Human Rights Groups Announce Consumer Campaign Against Conflict Diamonds

February 15, 2001

Human Rights Groups Announce Consumer Campaign Against Conflict Diamonds

A coalition of more than 50 human rights groups, led by Amnesty International and several others, held a press conference on Valentine's Day to announce "The Campaign to Eliminate Conflict Diamonds." The campaign is directed at consumers. The key elements of the campaign can be viewed online at www.amnestyusa.org/diamonds/index.html.

Among the campaign's components is an online video imitating the De Beers' "Shadows" ad campaign, but calling consumers' attention to conflict diamonds instead. As one hand starts to slip a diamond ring on another hand, the scene changes and becomes shadowy figures who ultimately cut off the hand of a prisoner, in graphic reference to the worst of human rights abuses committed in Sierra Leone in the fight over control of diamonds there.

AI encourages a grass roots effort to get the word out about conflict diamonds. Its plan includes contacting local newspapers, posting fliers and encouraging towns and cities to hold a "Day Without Diamonds" to show solidarity with the Sierra Leoneans who have lost lives or limbs in the conflict. In a longer article, AI stresses its aim isn't to precipitate a consumer boycott of all diamonds, "as the diamond trade from rebel-held areas of Sierra Leone forms only a small percentage of the overall worldwide trade." However, its Web site's most graphic features might suggest otherwise to consumers who view them.

Instead of a boycott of diamonds, AI urges consumers to support Rep.
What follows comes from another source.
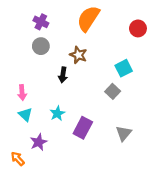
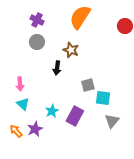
cyan square: (124, 68) -> (103, 98), moved, turned 35
gray square: (113, 91) -> (88, 85), moved, turned 32
cyan star: (57, 113) -> (52, 111), moved
orange arrow: (18, 159) -> (16, 131), moved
Tony Hall's (D-OH) proposed legislation, The Clean Diamonds Act, which Hall announced at the same press conference. In a sample letter to be sent to congressional representatives, AI states: "The Clean Diamonds Act is the only legislation that fully addresses all of the issues needed to prevent American consumers from unknowingly purchasing a blood diamond. There will be efforts by the diamond industry to introduce alternative legislation, but we urge you to support the Clean Diamond Act as the only bill that will close all loopholes." But a comparison of Hall's proposed bill and the diamond industry's draft legislation, introduced last month by the World Diamond Council in London, shows that, in fact, the bills are nearly identical (see related story), at least in their current draft forms.